Davis Tearsanee Carlisle, Hoover Kim W, Keller Sheila, Replogle William H
Center for Telehealth, University of Mississippi Medical Center, Jackson, Mississippi.
School of Nursing, University of Mississippi Medical Center, Jackson, Mississippi.
Telemed J E Health. 2020 Feb;26(2):184-189. doi: 10.1089/tmj.2018.0334. Epub 2019 Mar 1.
Ineffective management of chronic illness and lack of referral sources in underserved areas has contributed to increased health care spending and a decline in quality of life for the affected. In 2016, 15.4% of the adult population of Mississippi had diabetes. Telehealth in the home is a viable way to bring a care team to patients to assist them as they manage their illnesses. The purpose of the study was to determine the relationship between the Mississippi Diabetes Telehealth Network clinical care model and selected diabetes outcomes over time. A prospective, longitudinal cohort study design evaluated the relationship between using telehealth for chronic care management and diabetes outcomes over a 12-month period. Eligible participants were patients over 18 years old diagnosed with diabetes at a rural health clinic with an hemoglobin A1c (HbA1c) ≥7.0%. Rolling enrollment continued until the pool of eligible participants was depleted. A total of 171 were enrolled. There was a significant difference in HbA1c values from baseline to 3-, 6-, 9-, and 12-month values. A significant difference was found between baseline and 12-month measures for total cholesterol, low density lipoproteins (LDL), high density lipoproteins (HDL), triglycerides, creatinine clearance, glomerular filtration rate, and potassium. There were no differences in baseline and 12-month measures for weight, blood pressure, blood urea nitrogen (BUN), and microalbumin. Even with the limited sample size and design, remote patient monitoring and telehealth may be an effective tool for assisting home-based patients in the self-management of diabetes in rural areas. The maximum benefit was achieved after 3-4 months on the program and maintained over the 12-month period.
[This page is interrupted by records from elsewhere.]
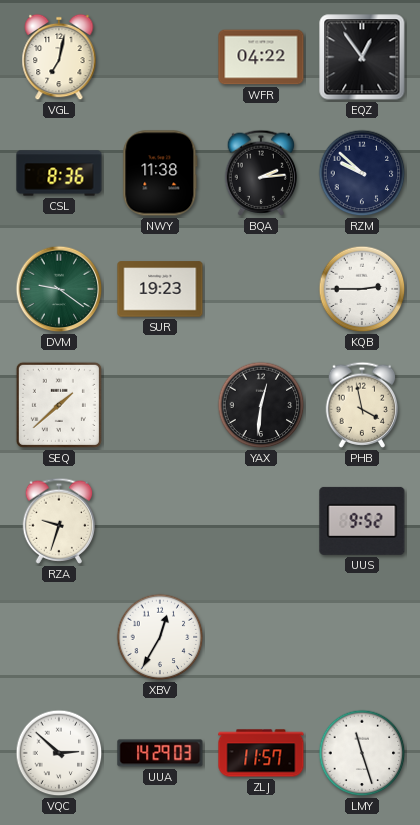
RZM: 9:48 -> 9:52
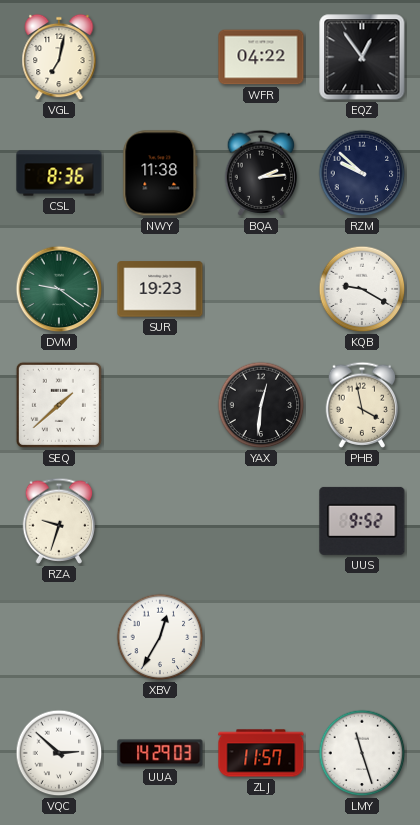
KQB: 2:45 -> 9:20
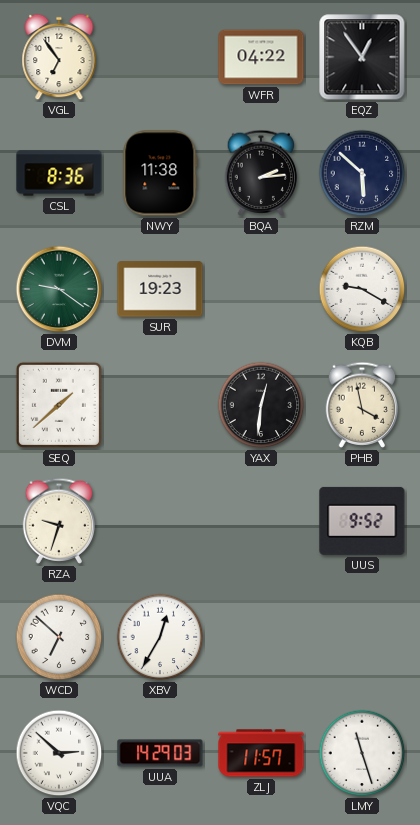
VGL: 7:02 -> 6:54
RZM: 9:52 -> 5:52
WCD: none -> 6:52
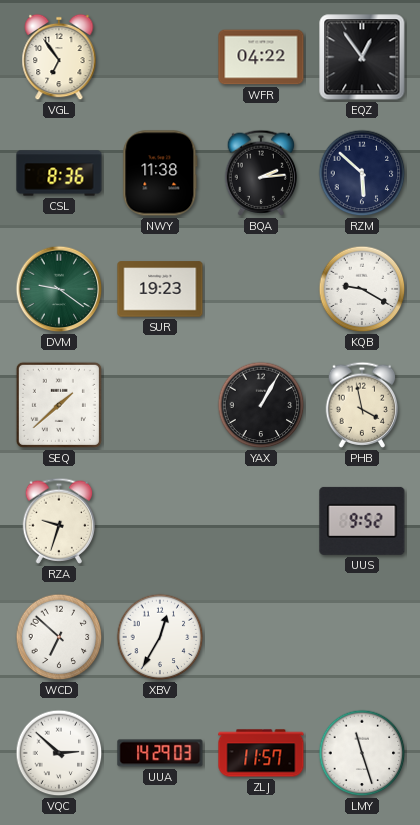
YAX: 12:31 -> 1:05
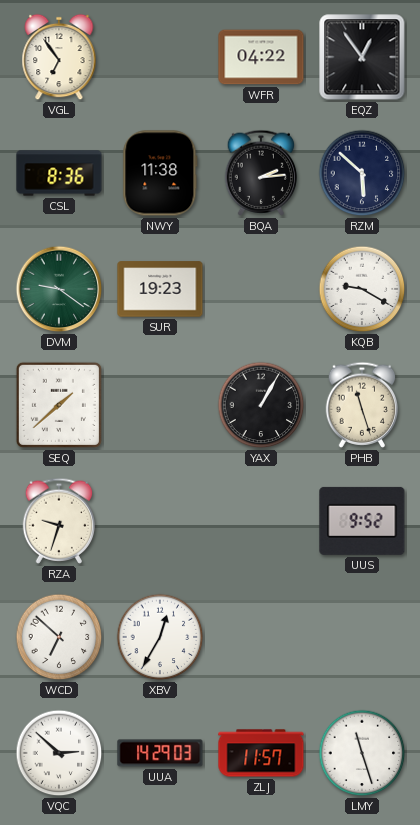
PHB: 3:58 -> 11:27
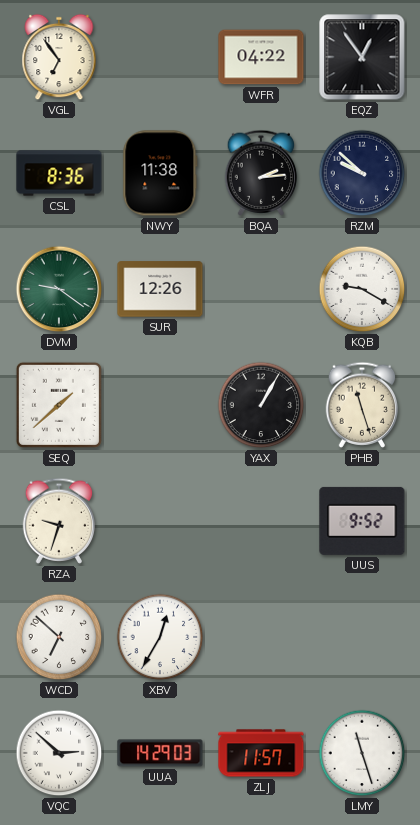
RZM: 5:52 -> 9:52
SUR: 19:23 -> 12:26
慢性病管理不善以及医疗服务不足地区缺乏转诊渠道,导致了医疗保健支出增加,患者生活质量下降。2016年,密西西比州15.4%的成年人口患有糖尿病。居家远程医疗是一种可行的方式,可以让护理团队上门帮助患者管理疾病。本研究的目的是确定密西西比糖尿病远程医疗网络临床护理模式与选定的糖尿病随时间变化的结果之间的关系。一项前瞻性纵向队列研究设计评估了在12个月期间使用远程医疗进行慢性病管理与糖尿病结果之间的关系。符合条件的参与者是在农村健康诊所被诊断患有糖尿病且糖化血红蛋白(HbA1c)≥7.0%的18岁以上患者。滚动招募持续进行,直到符合条件的参与者群体耗尽。总共招募了171人。从基线到3个月、6个月、9个月和12个月时的HbA1c值存在显著差异。在总胆固醇、低密度脂蛋白(LDL)、高密度脂蛋白(HDL)、甘油三酯、肌酐清除率、肾小球滤过率和钾的基线与12个月测量值之间发现了显著差异。体重、血压、血尿素氮(BUN)和微量白蛋白的基线与12个月测量值没有差异。即使样本量和设计有限,远程患者监测和远程医疗可能是帮助农村地区居家患者进行糖尿病自我管理的有效工具。该项目实施3 - 4个月后取得了最大效益,并在12个月期间保持。